Moody's a annoncé mercredi qu'elle envisageait d'abaisser de nouveau la note «Aa1» de l'Espagne, s'inquiétant de sa capacité à se financer même si elle la juge «plus solide» que l'Irlande ou le Portugal, signe que Madrid, malgré les mesures prises, n'arrive pas encore à convaincre.

Cette déclaration, qui faisait chuter la bourse madrilène de 2%, survient après plusieurs jours de mises en garde d'analystes ou de représentants d'institutions comme Jean-Claude Trichet, président de la Banque centrale européenne (BCE), qui ont appelé l'Espagne à être plus transparente et à accélérer ses réformes, du travail, des retraites et du système bancaire.

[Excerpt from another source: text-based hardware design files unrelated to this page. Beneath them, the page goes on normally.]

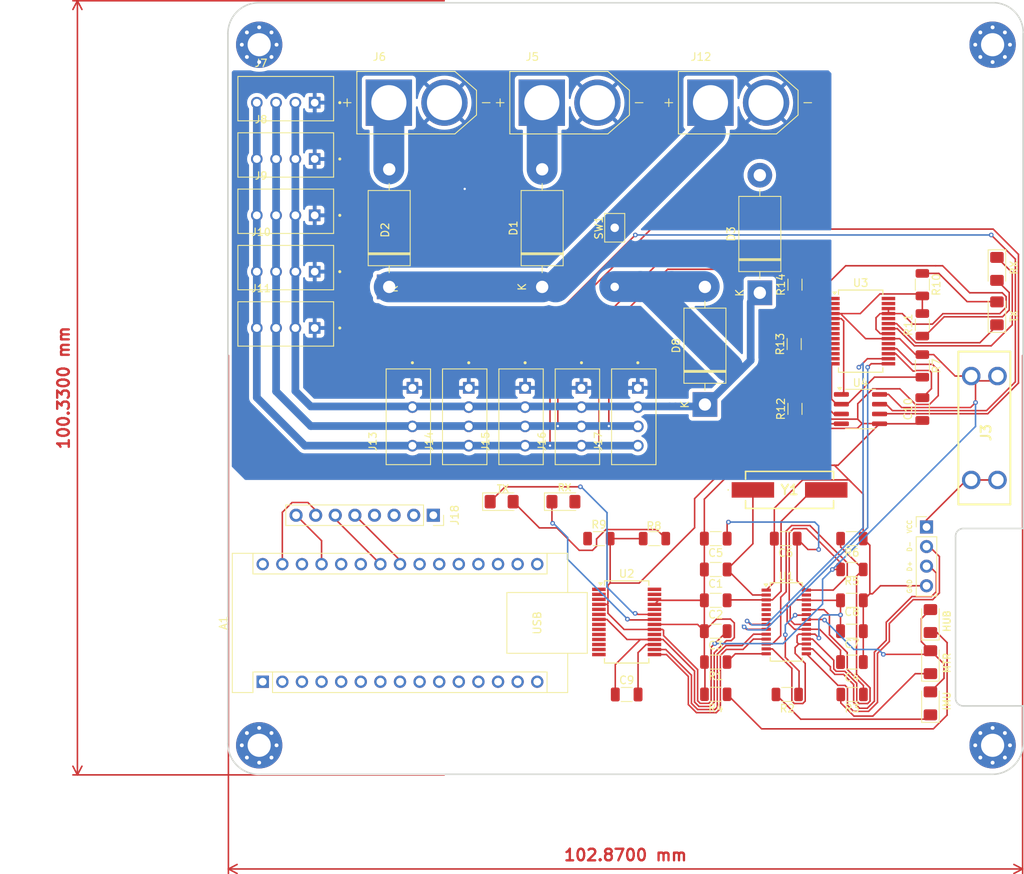
<source format=kicad_pcb>
(kicad_pcb
	(version 20240108)
	(generator "pcbnew")
	(generator_version "8.0")
	(general
		(thickness 1.6)
		(legacy_teardrops no)
	)
	(paper "A4")
	(layers
		(0 "F.Cu" signal)
		(31 "B.Cu" signal)
		(32 "B.Adhes" user "B.Adhesive")
		(33 "F.Adhes" user "F.Adhesive")
		(34 "B.Paste" user)
		(35 "F.Paste" user)
		(36 "B.SilkS" user "B.Silkscreen")
		(37 "F.SilkS" user "F.Silkscreen")
		(38 "B.Mask" user)
		(39 "F.Mask" user)
		(40 "Dwgs.User" user "User.Drawings")
		(41 "Cmts.User" user "User.Comments")
		(42 "Eco1.User" user "User.Eco1")
		(43 "Eco2.User" user "User.Eco2")
		(44 "Edge.Cuts" user)
		(45 "Margin" user)
		(46 "B.CrtYd" user "B.Courtyard")
		(47 "F.CrtYd" user "F.Courtyard")
		(48 "B.Fab" user)
		(49 "F.Fab" user)
		(50 "User.1" user)
		(51 "User.2" user)
		(52 "User.3" user)
		(53 "User.4" user)
		(54 "User.5" user)
		(55 "User.6" user)
		(56 "User.7" user)
		(57 "User.8" user)
		(58 "User.9" user)
	)
	(setup
		(pad_to_mask_clearance 0)
		(allow_soldermask_bridges_in_footprints no)
		(pcbplotparams
			(layerselection 0x00010fc_ffffffff)
			(plot_on_all_layers_selection 0x0000000_00000000)
			(disableapertmacros no)
			(usegerberextensions no)
			(usegerberattributes yes)
			(usegerberadvancedattributes yes)
			(creategerberjobfile yes)
			(dashed_line_dash_ratio 12.000000)
			(dashed_line_gap_ratio 3.000000)
			(svgprecision 4)
			(plotframeref no)
			(viasonmask no)
			(mode 1)
			(useauxorigin no)
			(hpglpennumber 1)
			(hpglpenspeed 20)
			(hpglpendiameter 15.000000)
			(pdf_front_fp_property_popups yes)
			(pdf_back_fp_property_popups yes)
			(dxfpolygonmode yes)
			(dxfimperialunits yes)
			(dxfusepcbnewfont yes)
			(psnegative no)
			(psa4output no)
			(plotreference yes)
			(plotvalue yes)
			(plotfptext yes)
			(plotinvisibletext no)
			(sketchpadsonfab no)
			(subtractmaskfromsilk no)
			(outputformat 1)
			(mirror no)
			(drillshape 1)
			(scaleselection 1)
			(outputdirectory "")
		)
	)
	(net 0 "")
	(net 1 "Net-(U1-XOUT)")
	(net 2 "GNDREF")
	(net 3 "Net-(U1-XIN)")
	(net 4 "USB_PWR")
	(net 5 "Net-(U1-VD18)")
	(net 6 "3v3")
	(net 7 "Net-(HUB1-K)")
	(net 8 "Net-(HUB1-A)")
	(net 9 "Net-(IMU1-K)")
	(net 10 "Net-(MTRS1-K)")
	(net 11 "USB_D+")
	(net 12 "USB_D-")
	(net 13 "Net-(U1-REXT)")
	(net 14 "Net-(U1-LED1{slash}EESCL)")
	(net 15 "Net-(U1-LED2)")
	(net 16 "Net-(U1-VBUSM)")
	(net 17 "unconnected-(U1-DP3-Pad7)")
	(net 18 "Net-(U3-3V3OUT)")
	(net 19 "unconnected-(U1-DM4-Pad4)")
	(net 20 "unconnected-(U1-DM3-Pad6)")
	(net 21 "unconnected-(U1-PWRJ-Pad25)")
	(net 22 "Net-(D4-K)")
	(net 23 "unconnected-(U1-DP4-Pad5)")
	(net 24 "Net-(U2-3V3OUT)")
	(net 25 "Net-(J2-Pin_3)")
	(net 26 "unconnected-(U1-TESTJ{slash}EESDA-Pad27)")
	(net 27 "Net-(J2-Pin_4)")
	(net 28 "Net-(D4-A)")
	(net 29 "Net-(D5-K)")
	(net 30 "unconnected-(U2-RI-Pad6)")
	(net 31 "unconnected-(U2-CBUS4-Pad12)")
	(net 32 "unconnected-(U2-DTR-Pad2)")
	(net 33 "unconnected-(U2-DCD-Pad10)")
	(net 34 "unconnected-(U2-RTS-Pad3)")
	(net 35 "unconnected-(U2-OSCO-Pad28)")
	(net 36 "Net-(D5-A)")
	(net 37 "unconnected-(U2-DCR-Pad9)")
	(net 38 "unconnected-(U2-CTS-Pad11)")
	(net 39 "unconnected-(U2-CBUS2-Pad13)")
	(net 40 "unconnected-(U2-~{RESET}-Pad19)")
	(net 41 "unconnected-(U2-OSCI-Pad27)")
	(net 42 "Net-(U3-CBUS3)")
	(net 43 "unconnected-(U2-CBUS3-Pad14)")
	(net 44 "MOTORS_USB_D-")
	(net 45 "MOTORS_USB_D+")
	(net 46 "IMU_USB_D+")
	(net 47 "IMU_USB_D-")
	(net 48 "unconnected-(U3-CBUS4-Pad12)")
	(net 49 "unconnected-(U3-DCR-Pad9)")
	(net 50 "unconnected-(U3-OSCO-Pad28)")
	(net 51 "unconnected-(U3-DTR-Pad2)")
	(net 52 "unconnected-(U3-CTS-Pad11)")
	(net 53 "Net-(U3-RXD)")
	(net 54 "unconnected-(U3-RI-Pad6)")
	(net 55 "Net-(D6-K)")
	(net 56 "unconnected-(U3-DCD-Pad10)")
	(net 57 "Net-(U3-TXD)")
	(net 58 "unconnected-(U3-~{RESET}-Pad19)")
	(net 59 "unconnected-(U3-RTS-Pad3)")
	(net 60 "Net-(D6-A)")
	(net 61 "Net-(U3-CBUS2)")
	(net 62 "unconnected-(U3-OSCI-Pad27)")
	(net 63 "Net-(D7-K)")
	(net 64 "Net-(D7-A)")
	(net 65 "Net-(J1-Pin_1)")
	(net 66 "Net-(U4-A)")
	(net 67 "Net-(U4-B)")
	(net 68 "Net-(D1-K)")
	(net 69 "Net-(D1-A)")
	(net 70 "Net-(D2-A)")
	(net 71 "Net-(D3-K)")
	(net 72 "Net-(D8-A)")
	(net 73 "Net-(J10-Pad4)")
	(net 74 "Net-(J10-Pad3)")
	(net 75 "unconnected-(A1-A7-Pad26)")
	(net 76 "unconnected-(A1-D3-Pad6)")
	(net 77 "unconnected-(A1-D9-Pad12)")
	(net 78 "Net-(A1-+5V)")
	(net 79 "unconnected-(A1-D4-Pad7)")
	(net 80 "GND")
	(net 81 "Net-(A1-A5)")
	(net 82 "unconnected-(A1-VIN-Pad30)")
	(net 83 "unconnected-(A1-A2-Pad21)")
	(net 84 "unconnected-(A1-~{RESET}-Pad3)")
	(net 85 "unconnected-(A1-D11-Pad14)")
	(net 86 "unconnected-(A1-D8-Pad11)")
	(net 87 "unconnected-(A1-D0{slash}RX-Pad2)")
	(net 88 "unconnected-(A1-3V3-Pad17)")
	(net 89 "unconnected-(A1-D5-Pad8)")
	(net 90 "unconnected-(A1-D2-Pad5)")
	(net 91 "unconnected-(A1-A0-Pad19)")
	(net 92 "unconnected-(A1-A3-Pad22)")
	(net 93 "unconnected-(A1-D1{slash}TX-Pad1)")
	(net 94 "unconnected-(A1-D10-Pad13)")
	(net 95 "unconnected-(A1-D13-Pad16)")
	(net 96 "unconnected-(A1-D12-Pad15)")
	(net 97 "unconnected-(A1-A1-Pad20)")
	(net 98 "unconnected-(A1-D6-Pad9)")
	(net 99 "Net-(A1-A4)")
	(net 100 "unconnected-(A1-D7-Pad10)")
	(net 101 "unconnected-(A1-A6-Pad25)")
	(net 102 "unconnected-(A1-~{RESET}-Pad28)")
	(net 103 "unconnected-(A1-AREF-Pad18)")
	(net 104 "unconnected-(J18-Pin_4-Pad4)")
	(net 105 "unconnected-(J18-Pin_2-Pad2)")
	(net 106 "unconnected-(J18-Pin_1-Pad1)")
	(net 107 "unconnected-(J18-Pin_3-Pad3)")
	(net 108 "unconnected-(A1-GND-Pad4)")
	(footprint "B4B-XH (conectores do motor):JST_B4B-XH-A" (layer "F.Cu") (at 106.74 35.289))
	(footprint "Capacitor_SMD:C_1206_3216Metric" (layer "F.Cu") (at 189.2 75.525 90))
	(footprint "Package_SO:SSOP-28_3.9x9.9mm_P0.635mm" (layer "F.Cu") (at 171.575 103.1125))
	(footprint "Module:Arduino_Nano" (layer "F.Cu") (at 103.759 110.861 90))
	(footprint "B4B-XH (conectores do motor):JST_B4B-XH-A" (layer "F.Cu") (at 129.921 76.52175 90))
	(footprint "Resistor_SMD:R_1206_3216Metric" (layer "F.Cu") (at 162.44 112.49))
	(footprint "B4B-XH (conectores do motor):JST_B4B-XH-A" (layer "F.Cu") (at 106.74 42.589))
	(footprint "B4B-XH (conectores do motor):JST_B4B-XH-A" (layer "F.Cu") (at 151.821 76.52175 90))
	(footprint "Capacitor_SMD:C_1206_3216Metric" (layer "F.Cu") (at 162.4375 96.3125 180))
	(footprint "Package_SO:SOIC-8_3.9x4.9mm_P1.27mm" (layer "F.Cu") (at 181.183 75.524))
	(footprint "Resistor_SMD:R_1206_3216Metric" (layer "F.Cu") (at 162.4375 108.3125 180))
	(footprint "Resistor_SMD:R_1206_3216Metric" (layer "F.Cu") (at 180.075 96.3125))
	(footprint "Resistor_SMD:R_1206_3216Metric" (layer "F.Cu") (at 171.7 112.5125 180))
	(footprint "MountingHole:MountingHole_3mm_Pad_Via" (layer "F.Cu") (at 198.3 28.3))
	(footprint "B4B-XH (conectores do motor):JST_B4B-XH-A" (layer "F.Cu") (at 106.74 49.889))
	(footprint "components:ECS120185PXGMTR" (layer "F.Cu") (at 172 86))
	(footprint "Capacitor_SMD:C_1206_3216Metric" (layer "F.Cu") (at 162.4375 104.3125 180))
	(footprint "MountingHole:MountingHole_3mm_Pad_Via" (layer "F.Cu") (at 198.3 119.1))
	(footprint "LED_SMD:LED_1206_3216Metric_Pad1.42x1.75mm_HandSolder" (layer "F.Cu") (at 198.86 57.35 -90))
	(footprint "Resistor_SMD:R_1206_3216Metric" (layer "F.Cu") (at 180.075 92.3125 180))
	(footprint "Diode_THT:D_DO-201AD_P15.24mm_Horizontal" (layer "F.Cu") (at 161.036 74.93 90))
	(footprint "MountingHole:MountingHole_3mm_Pad_Via" (layer "F.Cu") (at 103.3 119.1))
	(footprint "Connector_PinSocket_2.54mm:PinSocket_1x08_P2.54mm_Vertical" (layer "F.Cu") (at 125.857 89.281 -90))
	(footprint "Connector_PinHeader_2.54mm:PinHeader_1x04_P2.54mm_Vertical" (layer "F.Cu") (at 189.738 90.805))
	(footprint "xt 60:AMASS_XT60-M" (layer "F.Cu") (at 143.51 35.814))
	(footprint "LED_SMD:LED_1206_3216Metric_Pad1.42x1.75mm_HandSolder" (layer "F.Cu") (at 190.246 102.997 90))
	(footprint "B4B-XH (conectores do motor):JST_B4B-XH-A" (layer "F.Cu") (at 137.221 76.52175 90))
	(footprint "xt 60:AMASS_XT60-M" (layer "F.Cu") (at 165.354 35.814))
	(footprint "Capacitor_SMD:C_1206_3216Metric" (layer "F.Cu") (at 180.075 100.3125))
	(footprint "Resistor_SMD:R_1206_3216Metric" (layer "F.Cu") (at 147.3 92.3125))
	(footprint "Diode_THT:D_DO-201AD_P15.24mm_Horizontal" (layer "F.Cu") (at 139.954 59.69 90))
	(footprint "Resistor_SMD:R_1206_3216Metric"
		(layer "F.Cu")
		(uuid "7cd0b486-05b3-4a61-8e6c-f3a90398c1bf")
		(at 180.1 112.5125 180)
		(descr "Resistor SMD 1206 (3216 Metric), square (rectangular
... [330306 chars truncated]
</source>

Moody's avait déjà décidé lundi de maintenir la perspective négative sur les banques espagnoles, pointant leurs difficultés à se financer et leurs pertes.

Fin septembre, elle avait retiré sa note maximale «Aaa» à l'Espagne, en raison de la «détérioration considérable de la solidité financière du gouvernement», comme l'avaient fait au printemps Standard and Poor's et Fitch. Le pays reste toutefois bien noté.

Cette fois, ce sont les «besoins élevés de refinancement en 2011», évalués à 170 milliards d'euros pour le gouvernement central, 30 milliards pour les régions et 90 milliards pour les banques, qui préoccupent l'agence de notation.

Même si «la solvabilité de l'Espagne» n'est pas «menacée», ce qui écarte la nécessité d'un plan de sauvetage, ces «besoins importants de financement (...) rendent le pays susceptible de connaître de nouveaux épisodes de tension pour se financer sur les marchés», explique l'analyste Kathrin Muehlbronner.

Les banques sont au centre des inquiétudes de Moody's, qui craint un «coût de la recapitalisation des banques (...) plus élevé que prévu».

Elle envisage donc d'abaisser la note «Aa1» de la dette du Frob, le fonds gouvernemental de soutien aux banques, et «réévaluera ses notes sur les banques espagnoles dans les prochains jours».

Enfin, elle note que le gouvernement, malgré son plan d'austérité, a un contrôle «limité» sur les finances régionales, dans un pays très décentralisé.

L'exécutif a pourtant multiplié ces dernières semaines les paroles rassurantes et annoncé de nouvelles mesures, dont la privatisation partielle de ses aéroports et de sa loterie pour rapporter 14 milliards d'euros, afin de calmer les marchés, qui doutent de la solidité du pays après le sauvetage irlandais.

«Le plus important, dans la décision de Moody's, est qu'elle survienne juste quelques jours après le dernier paquet de mesures» du gouvernement, a commenté Juan José Toribio, doyen de l'IESE Business School de Madrid.

«Ce que dit Moody's, c'est "je n'y crois pas"», a-t-il estimé.

«J'espère qu'avant trois mois (durée de la période d'examen, ndlr) nous pourrons donner des arguments suffisants pour que cette perspective négative se transforme en positive», a réagi la ministre de l'Economie Elena Salgado, notant que l'agence «ne met pas en doute la solvabilité de l'économie» du pays.

Moody's «continue de voir l'Espagne comme un pays bien plus solide que d'autres pays de la zone euro» sources d'inquiétudes des marchés (Portugal, Irlande...), rappelle en effet Mme Muehlbronner, donc «l'examen de Moody's conclura très probablement à un maintien de la note de l'Espagne dans la catégorie "Aa"».

Pendant trois mois, Moody's suivra «l'engagement du gouvernement» dans ses «réformes des retraites et de la négociation collective», tout en surveillant les finances des 17 régions, qui croulent sous une dette cumulée de 105 milliards, et le coût réel de la recapitalisation des banques.

Dans ce contexte tendu, le Trésor espagnol essaiera jeudi de lever 2 à 3 milliards d'obligations à 10 et 15 ans. Pour sa dernière émission mardi, les taux étaient en forte hausse.